You know henriette, I REALLY like this blog thing you've been doing... it's really added to the bioavailability of good information for my students and people I consult with... I can go over, say, elimination diets, with somebody and then send them the link to your site where they can see that I'm not the only person whose ever suggested such a thing.

Real helpful.

So maybe now you'll write next about hot & cold livers so all the people who can't wrap their mind around Michael Moore's constitutional physiology and get the Cliff's (err... "henriette's") notes version?

Thanks! As to hot and cool liver: I expect I'll get around to that, too, one of these months.

So...are there signs for an "overactive" digestion? ...or is that just not the thing that you run into?
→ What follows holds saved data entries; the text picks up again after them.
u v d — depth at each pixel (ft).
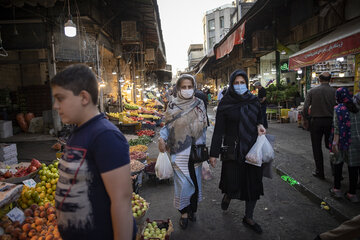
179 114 9.80
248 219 10.16
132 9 38.75
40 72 43.24
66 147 4.13
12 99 40.09
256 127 9.92
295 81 54.39
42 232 7.76
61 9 28.68
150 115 45.29
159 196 13.85
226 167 10.02
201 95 14.03
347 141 11.10
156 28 47.93
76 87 3.84
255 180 9.70
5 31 29.45
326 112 13.97
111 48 41.52
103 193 3.88
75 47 30.14
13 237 7.62
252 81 59.88
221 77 95.81
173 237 9.77
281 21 41.88
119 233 3.76
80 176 3.83
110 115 35.37
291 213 11.43
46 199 9.58
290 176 15.15
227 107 9.87
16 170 12.15
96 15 31.53
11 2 23.21
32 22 29.37
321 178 14.56
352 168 11.34
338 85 29.25
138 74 70.28
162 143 10.16
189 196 9.88
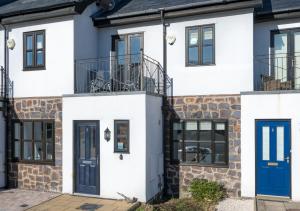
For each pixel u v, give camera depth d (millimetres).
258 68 9648
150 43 10117
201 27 9477
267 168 8703
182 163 9586
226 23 9188
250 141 8773
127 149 8570
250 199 8734
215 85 9289
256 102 8727
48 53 9977
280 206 7930
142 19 9977
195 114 9484
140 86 9422
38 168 9984
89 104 9016
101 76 10125
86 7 10070
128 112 8586
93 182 8938
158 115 9383
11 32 10531
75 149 9188
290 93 8445
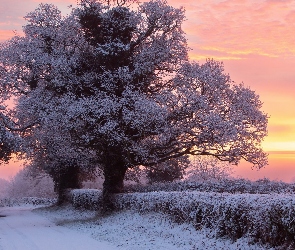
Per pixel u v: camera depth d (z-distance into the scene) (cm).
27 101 2992
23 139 3219
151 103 2442
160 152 2759
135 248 1359
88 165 3562
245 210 1189
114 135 2486
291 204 980
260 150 2672
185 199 1623
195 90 2555
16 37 3362
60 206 3894
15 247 1455
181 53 2917
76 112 2519
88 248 1397
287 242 1012
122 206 2453
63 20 3195
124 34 2820
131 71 2769
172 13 2861
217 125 2375
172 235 1532
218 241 1296
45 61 2978
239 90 2678
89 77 2775
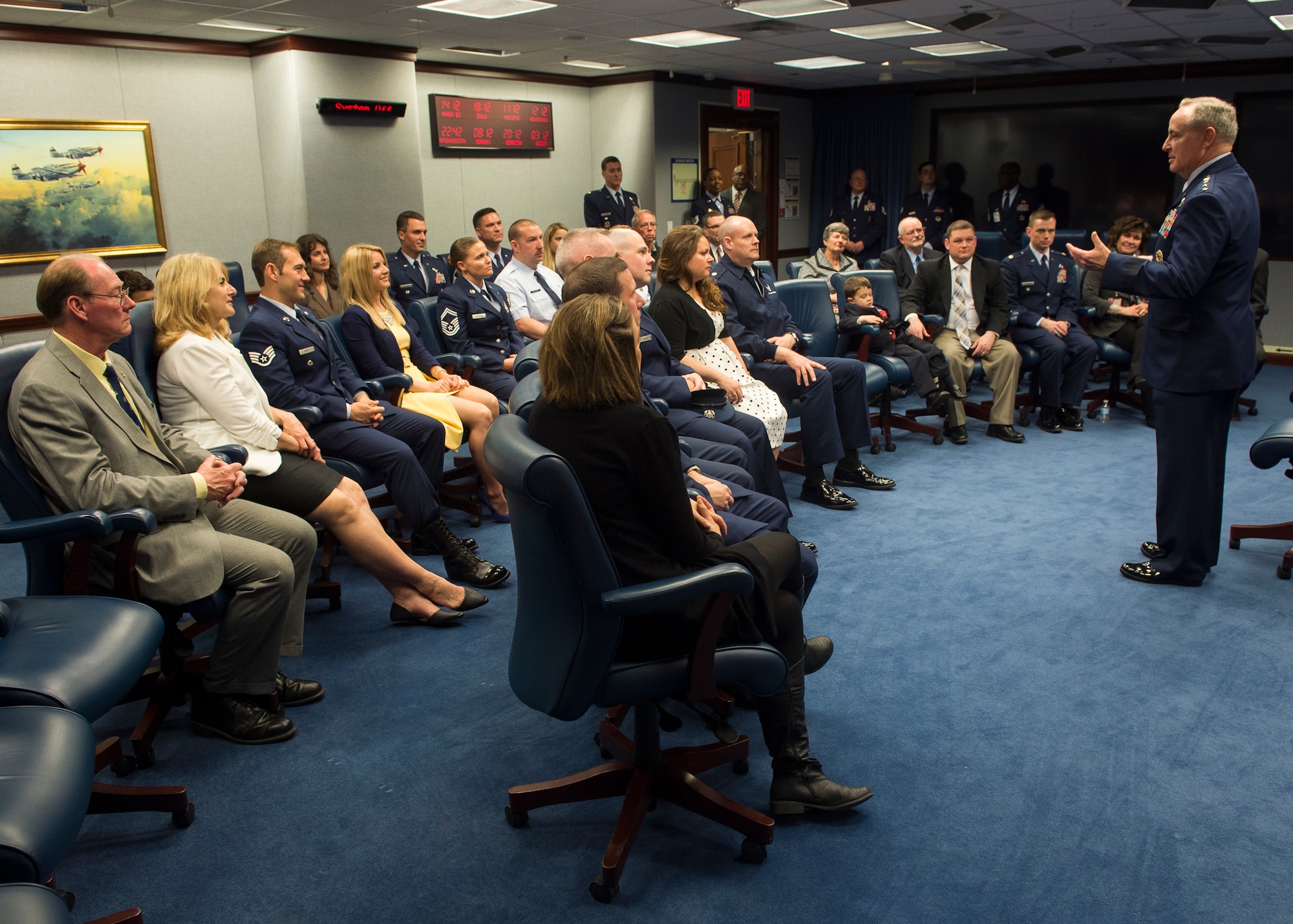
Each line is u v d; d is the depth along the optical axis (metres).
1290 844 1.67
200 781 1.90
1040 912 1.50
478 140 7.90
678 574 1.54
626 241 2.92
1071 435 4.80
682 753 1.80
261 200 6.50
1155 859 1.63
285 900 1.56
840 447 3.64
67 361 1.94
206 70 6.06
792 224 10.67
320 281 4.68
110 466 1.94
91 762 1.32
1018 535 3.30
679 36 6.66
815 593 2.82
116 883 1.60
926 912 1.50
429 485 2.92
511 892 1.57
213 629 2.63
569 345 1.51
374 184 6.67
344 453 2.92
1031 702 2.17
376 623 2.66
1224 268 2.57
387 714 2.16
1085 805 1.78
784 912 1.51
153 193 5.86
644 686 1.51
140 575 1.90
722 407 3.12
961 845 1.67
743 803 1.79
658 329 3.09
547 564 1.44
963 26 6.30
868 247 9.40
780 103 10.13
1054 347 4.73
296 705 2.20
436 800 1.83
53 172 5.40
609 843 1.68
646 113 8.59
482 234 5.23
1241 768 1.90
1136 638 2.50
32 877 1.11
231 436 2.43
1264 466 2.83
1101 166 9.05
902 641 2.49
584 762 1.96
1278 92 7.90
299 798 1.84
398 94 6.71
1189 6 5.64
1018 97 9.39
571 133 8.83
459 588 2.66
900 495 3.80
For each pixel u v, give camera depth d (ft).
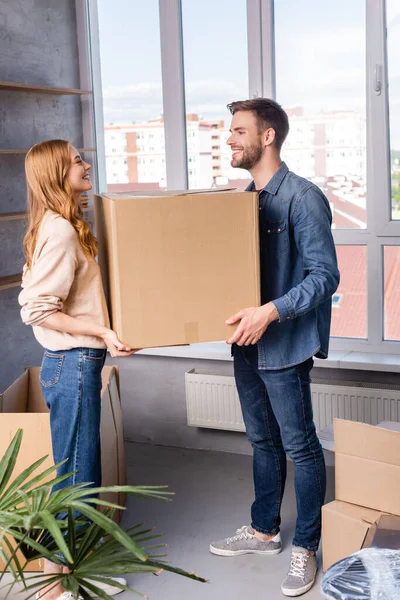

I've mostly seen people with the underactive variety, but I just wonder. It does seem that the digestion tends in that underactive direction when it is deranged. Thanks for the great blog stuff!

Hot digestion -> faster throughput: you'n'me eat corn on the cob (or red beets, or lots'n'lots of blueberries) today and see the results in the toilet bowl tomorrow (or even later, if the digestion is cool enough); people with a hot digestion see what they ate a few hours after the fact. Hot digestion folks are generally not troubled by their digestion, at all.

The bigger problem other than hot or cool, IMO, is a lack of HCL Acid. Betaine HCL with pepsin works like a champion for me after eating cooked foods. There is usually too little acid, not too much, as the Ant-acid commercials would have you believe.

Good point. However, instead of pepsin or whatnot, try taking bitters before meals, for a while. You'll be surprised, and pleased that you won't have to finance all those antacid commercials anymore.